I’m working on revisions for Love-Bots 3: Built 4 It right now. That one’s a male-male novella that takes place largely inside a lab (not to mention inside the shower.) I’m expecting that to release in November-ish. After that? Well, I have another Love-Bots story or three on the back-burner. I’m also eager to start a new world, but am not sure yet just what that will be. wrings hands together evilly…
Tell us a little about your other books and where we can find them.
All my books are available at the Nook and Kindle store. I have a three book series about mermaids and other Ocean Shifters: Mere Temptation, Mere Passion, and Shark Bait. Then I have a male-male story called Mercury Rising. Otherwise, check out my website for links to free-reads and other fun stuff!

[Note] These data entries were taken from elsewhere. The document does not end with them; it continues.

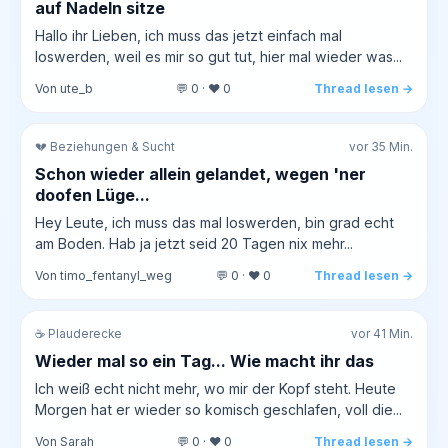
auf Nadeln sitze
Hallo ihr Lieben, ich muss das jetzt einfach mal
loswerden, weil es mir so gut tut, hier mal wieder was...
Von ute_b
💬 0 · ❤️ 0
Thread lesen →
💔 Beziehungen & Sucht
vor 35 Min.
Schon wieder allein gelandet, wegen 'ner
doofen Lüge...
Hey Leute, ich muss das mal loswerden, bin grad echt
am Boden. Hab ja jetzt seid 20 Tagen nix mehr...
Von timo_fentanyl_weg
💬 0 · ❤️ 0
Thread lesen →
☕ Plauderecke
vor 41 Min.
Wieder mal so ein Tag... Wie macht ihr das
Ich weiß echt nicht mehr, wo mir der Kopf steht. Heute
Morgen hat er wieder so komisch geschlafen, voll die...
Von Sarah
💬 0 · ❤️ 0
Thread lesen →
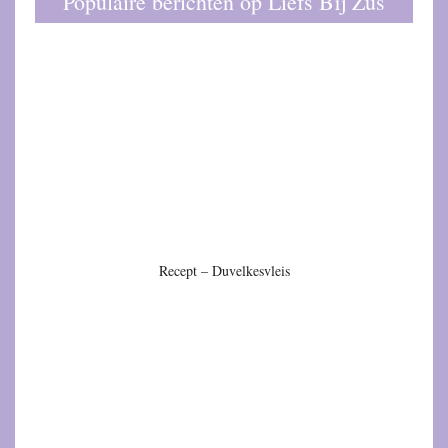
Populaire berichten op Liefs Bij Zus
Recept – Duvelkesvleis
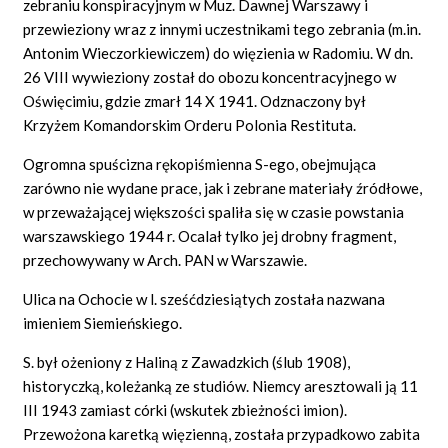
zebraniu konspiracyjnym w Muz. Dawnej Warszawy i
przewieziony wraz z innymi uczestnikami tego zebrania (m.in.
Antonim Wieczorkiewiczem) do więzienia w Radomiu. W dn.
26 VIII wywieziony został do obozu koncentracyjnego w
Oświęcimiu, gdzie zmarł 14 X 1941. Odznaczony był
Krzyżem Komandorskim Orderu Polonia Restituta.
Ogromna spuścizna rękopiśmienna S-ego, obejmująca
zarówno nie wydane prace, jak i zebrane materiały źródłowe,
w przeważającej większości spaliła się w czasie powstania
warszawskiego 1944 r. Ocalał tylko jej drobny fragment,
przechowywany w Arch. PAN w Warszawie.
Ulica na Ochocie w l. sześćdziesiątych została nazwana
imieniem Siemieńskiego.
S. był ożeniony z Haliną z Zawadzkich (ślub 1908),
historyczką, koleżanką ze studiów. Niemcy aresztowali ją 11
III 1943 zamiast córki (wskutek zbieżności imion).
Przewożona karetką więzienną, została przypadkowo zabita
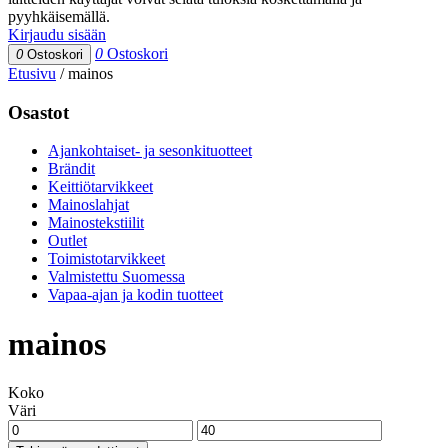
pyyhkäisemällä.
Kirjaudu sisään
0
Ostoskori
0
Ostoskori
Etusivu
/
mainos
Osastot
Ajankohtaiset- ja sesonkituotteet
Brändit
Keittiötarvikkeet
Mainoslahjat
Mainostekstiilit
Outlet
Toimistotarvikkeet
Valmistettu Suomessa
Vapaa-ajan ja kodin tuotteet
mainos
Koko
Väri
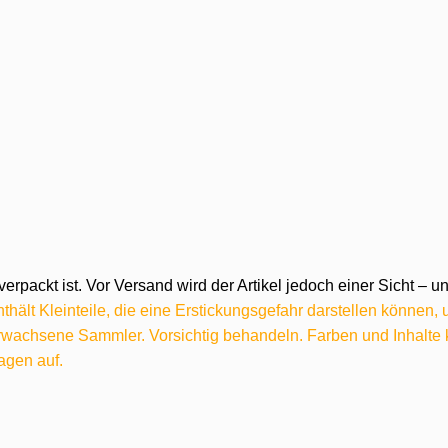
verpackt ist. Vor Versand wird der Artikel jedoch einer Sicht –
hält Kleinteile, die eine Erstickungsgefahr darstellen können,
 erwachsene Sammler. Vorsichtig behandeln. Farben und Inhalt
agen auf.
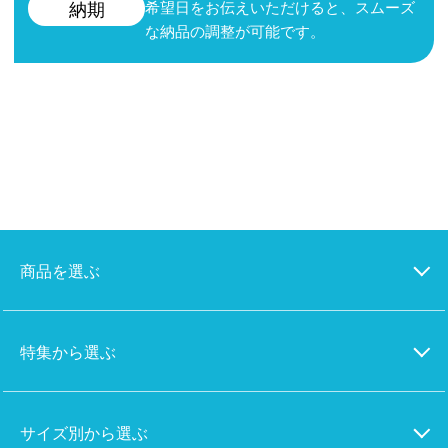
希望日をお伝えいただけると、スムーズ
納期
な納品の調整が可能です。
商品を選ぶ
特集から選ぶ
サイズ別から選ぶ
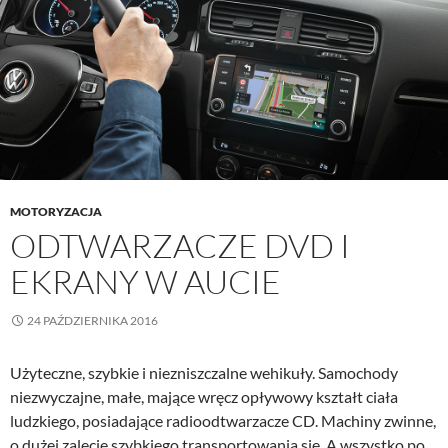
MOTORYZACJA
ODTWARZACZE DVD I
EKRANY W AUCIE
24 PAŹDZIERNIKA 2016
Użyteczne, szybkie i niezniszczalne wehikuły. Samochody
niezwyczajne, małe, mające wręcz opływowy kształt ciała
ludzkiego, posiadające radioodtwarzacze CD. Machiny zwinne,
o dużej zalecie szybkiego transportowania się. A wszystko po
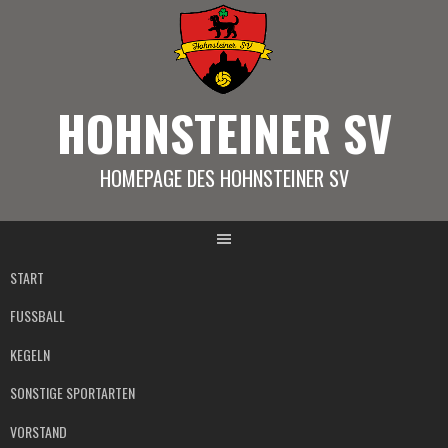
Springe
zum
Inhalt
HOHNSTEINER SV
HOMEPAGE DES HOHNSTEINER SV
START
FUSSBALL
KEGELN
SONSTIGE SPORTARTEN
VORSTAND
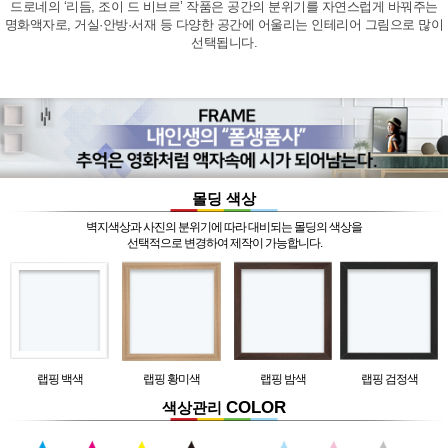
드로네의 ‘리듬, 조이 드 비브르’ 작품은 공간의 분위기를 자연스럽게 바꿔주는
명화액자로, 거실·안방·서재 등 다양한 공간에 어울리는 인테리어 그림으로 많이
선택됩니다.
몰딩 색상
벽지색상과 사진의 분위기에 따라 대비되는 몰딩의 색상을
선택적으로 변경하여 제작이 가능합니다.
랩핑 백색
랩핑 황미색
랩핑 밤색
랩핑 검정색
COLOR
색상관리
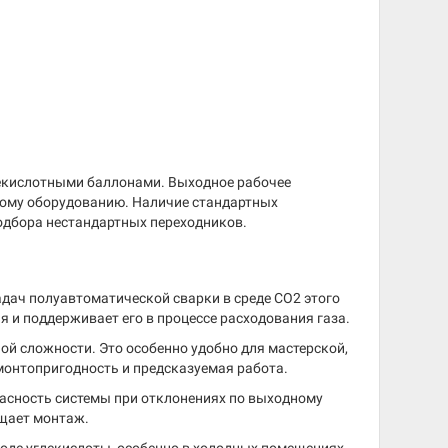
лекислотными баллонами. Выходное рабочее
чному оборудованию. Наличие стандартных
одбора нестандартных переходников.
адач полуавтоматической сварки в среде CO2 этого
я и поддерживает его в процессе расходования газа.
й сложности. Это особенно удобно для мастерской,
монтопригодность и предсказуемая работа.
асность системы при отклонениях по выходному
ощает монтаж.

If you weren’t a writer, what would you be?
It’s become abundantly clear over the course of my life that I can’t do anything but write. If I weren’t writing fiction, I’d be writing non-fiction. And probably having a much more boring time. 🙂
What’s your favorite genre to read? What’s your favorite genre to write?
Paranormal and sci-fi erotic romance! Both to read and to write.
Where can we find you online?
I’m on Twitter as @thedaisyharris, on Facebook, and at www.thedaisyharris.com.
I’ve also got author pages at Night Owl Reviews, Fresh Fiction, The Romance Studio, and gosh…prolly some other places I can’t even remember!
Thanks for stopping by, Daisy! Your book sounds great. Can’t wait to read it! 🙂
Birkenstock-wearing glamour girl and mother of two by immaculate conception, Daisy Harris still isn’t sure if she writes erotica. Her paranormal romances start out innocently enough. However, her characters behave like complete sluts. Much to Miss Harris’s dismay, the sex tends to get completely out of hand.